*Action item:* From the line containing "pyautogui.press('super+b')" down to the final line of the entries below, return each line exactly and drop the pictures.

(Saved data entries)
^^^^

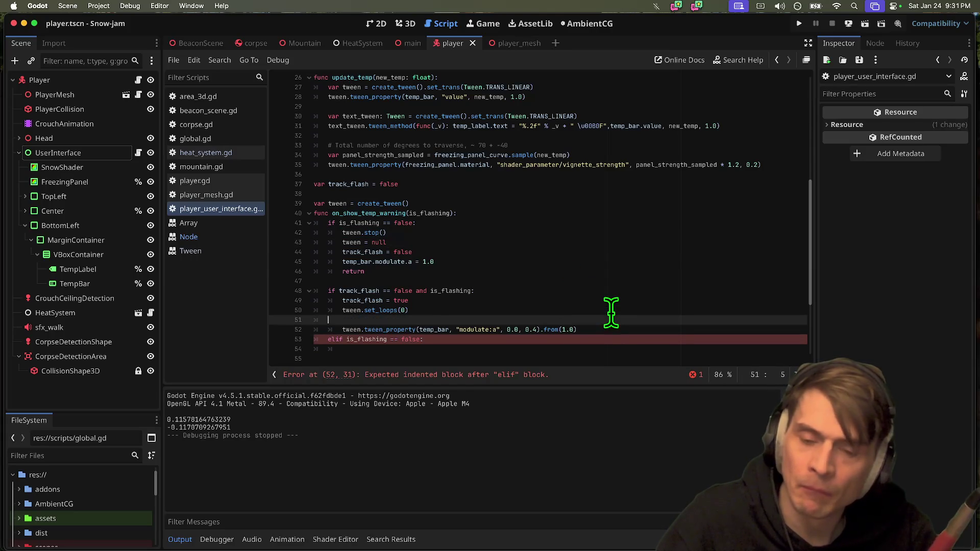
pyautogui.press('ctrl+v')
pyautogui.press('BackSpace')
pyautogui.press('BackSpace')
pyautogui.press('BackSpace')
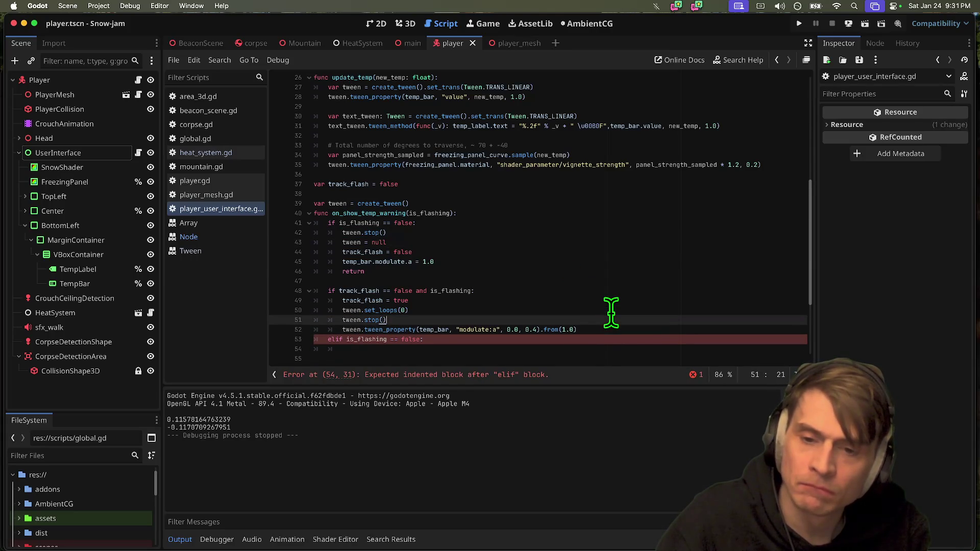
pyautogui.write('rt')
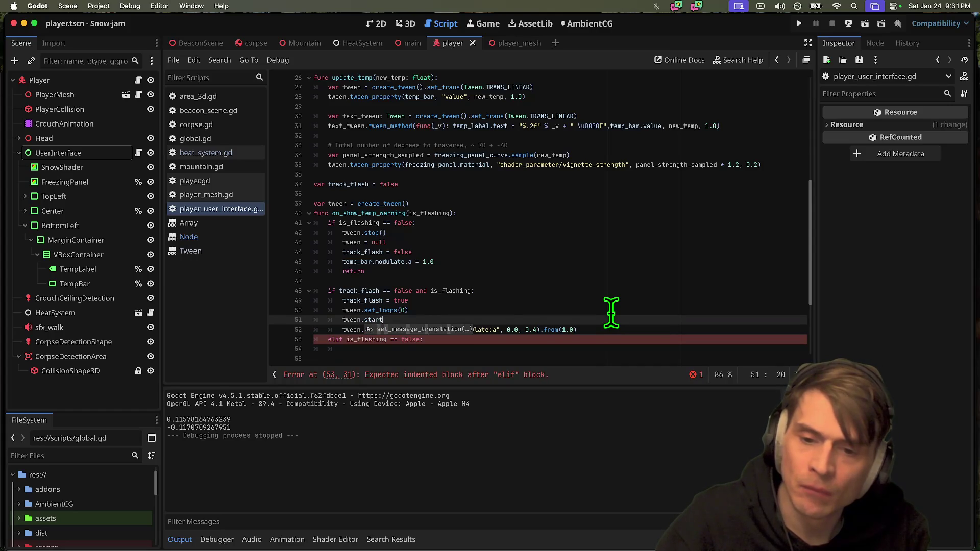
pyautogui.press('Return')
# Add a print("STOPPING") line before return in the not-flashing branch.
pyautogui.click(550, 343)
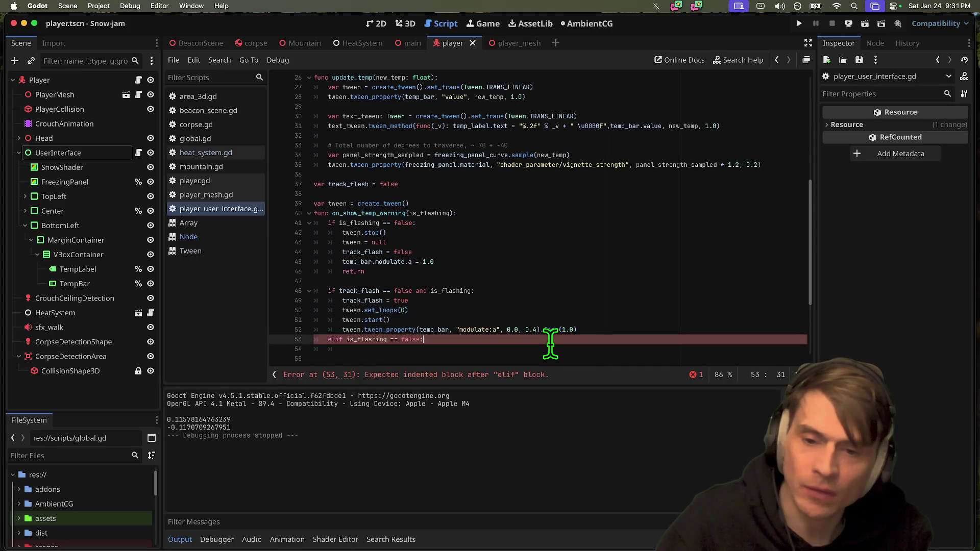
pyautogui.click(514, 254)
pyautogui.click(517, 258)
pyautogui.press('Return')
pyautogui.write('nt("STOPPING')
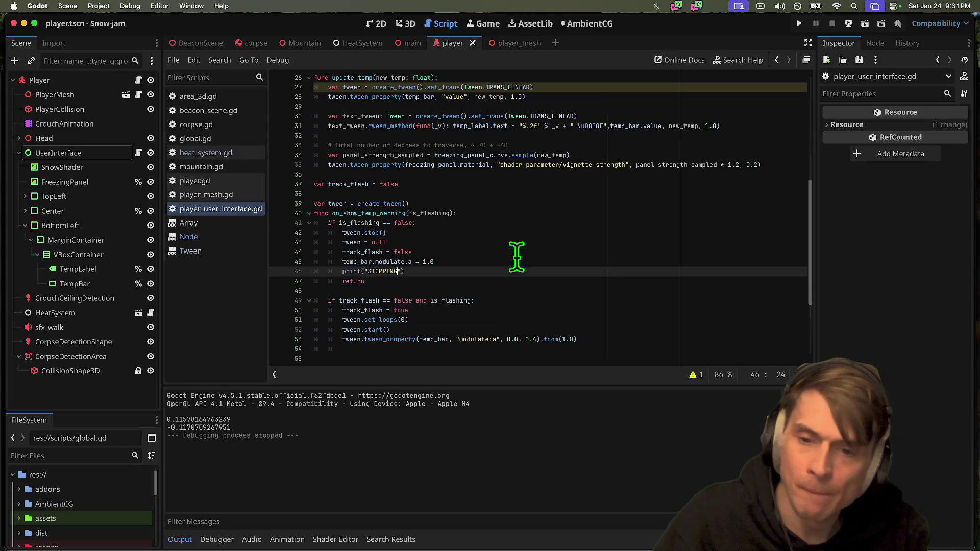
# Run the game, stop it, and inspect the tween.start() nonexistent-function error.
pyautogui.press('super+b')
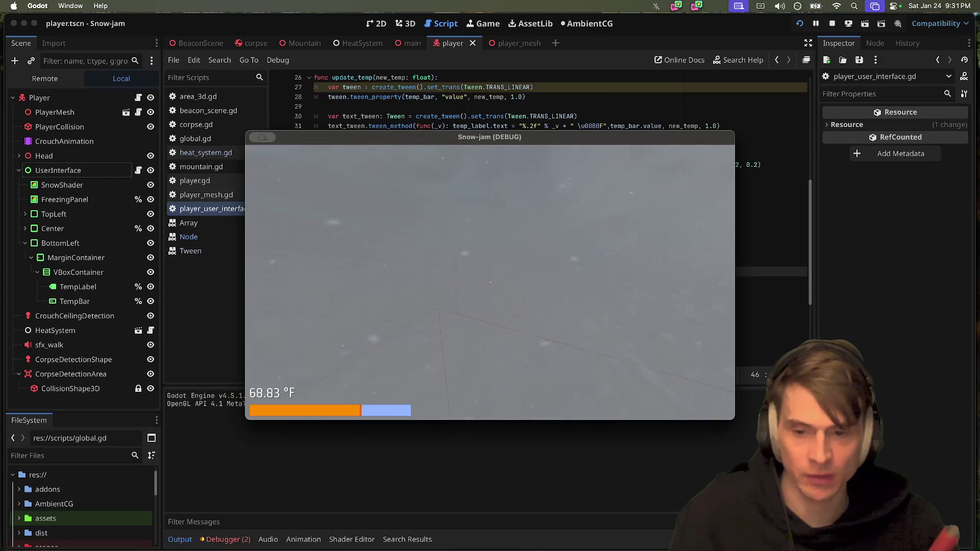
pyautogui.press('super+q')
pyautogui.click(228, 540)
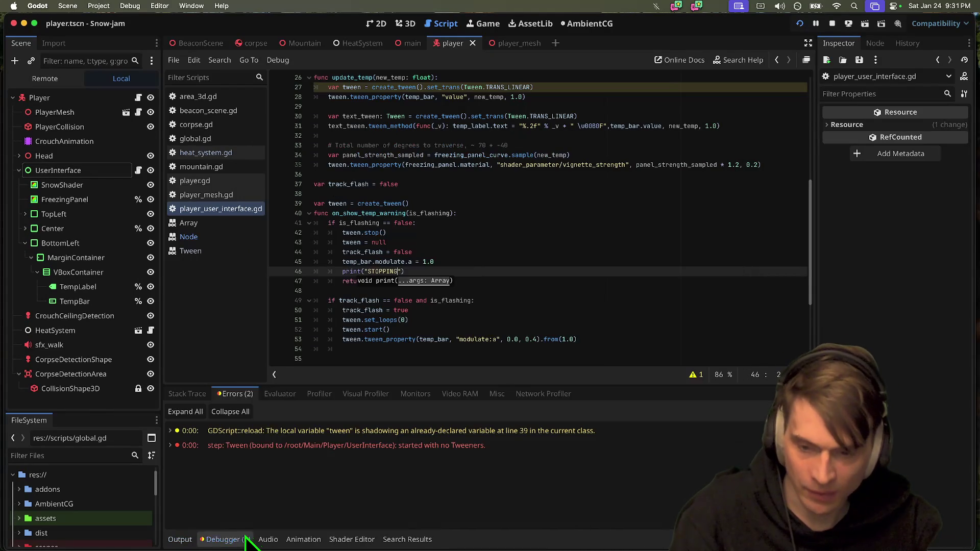
pyautogui.click(262, 452)
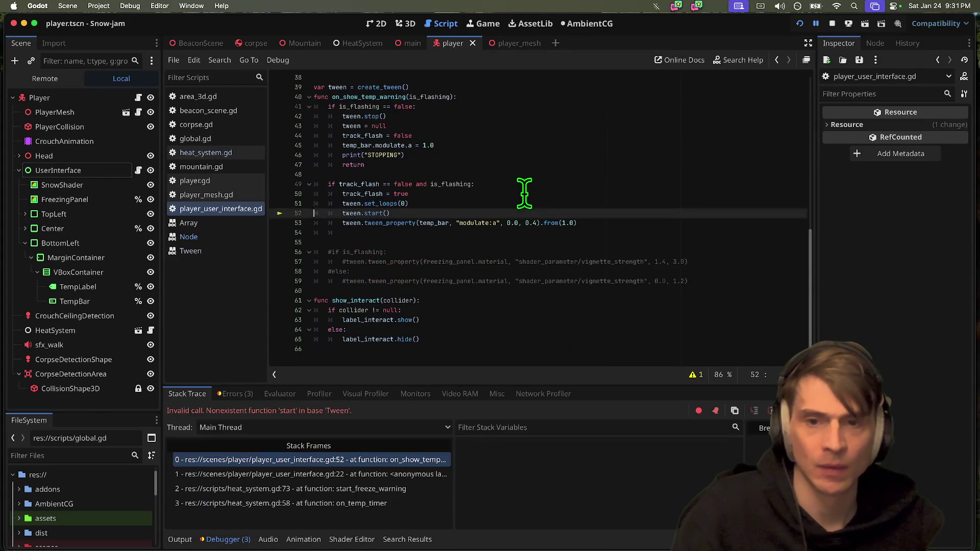
pyautogui.click(834, 23)
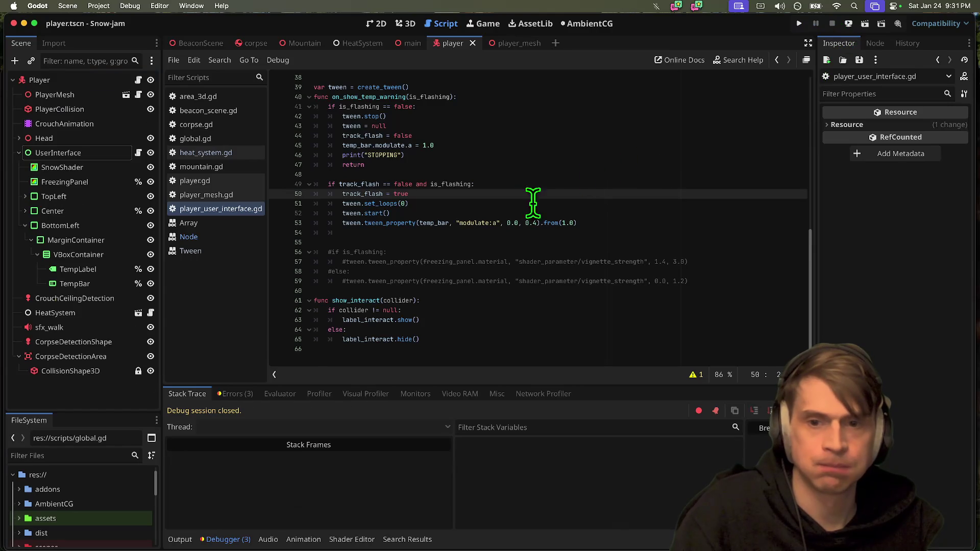
pyautogui.scroll(2, 486, 158)
pyautogui.click(503, 123)
pyautogui.press('super+shift+k')
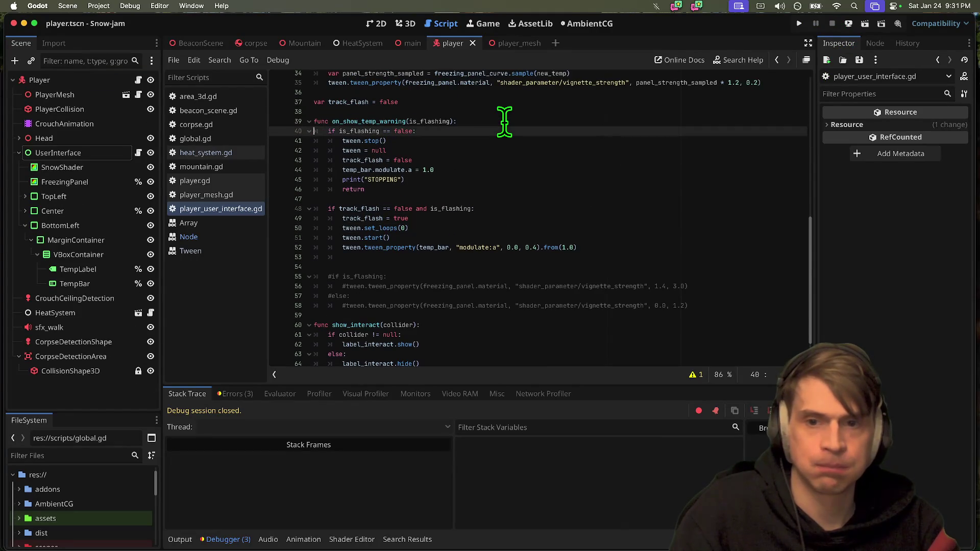
pyautogui.press('super+z')
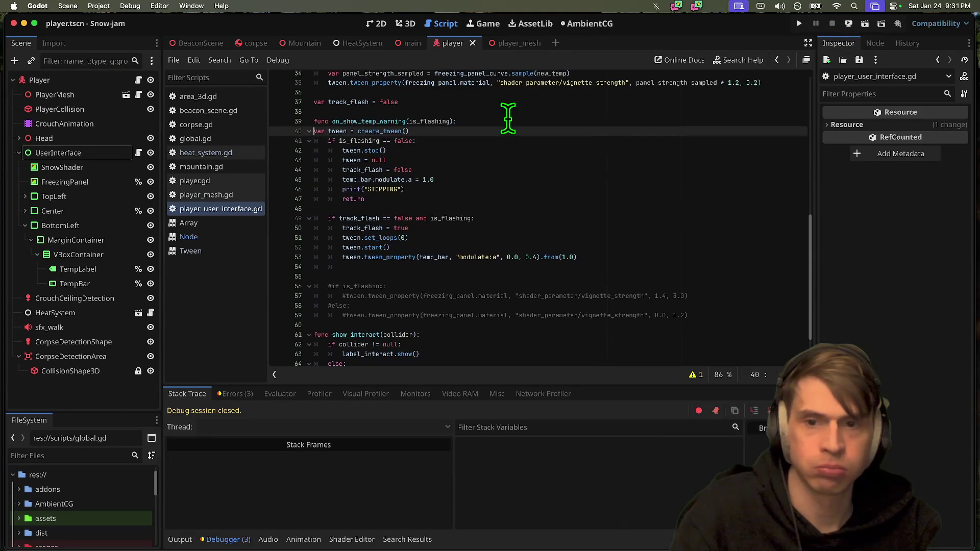
pyautogui.press('super+z')
pyautogui.press('super+z')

^^^^

*Task response:*
pyautogui.press('super+b')
pyautogui.press('super+q')
pyautogui.click(228, 540)
pyautogui.click(262, 452)
pyautogui.click(834, 23)
pyautogui.scroll(2, 486, 158)
pyautogui.click(503, 123)
pyautogui.press('super+shift+k')
pyautogui.press('super+z')
pyautogui.press('super+z')
pyautogui.press('super+z')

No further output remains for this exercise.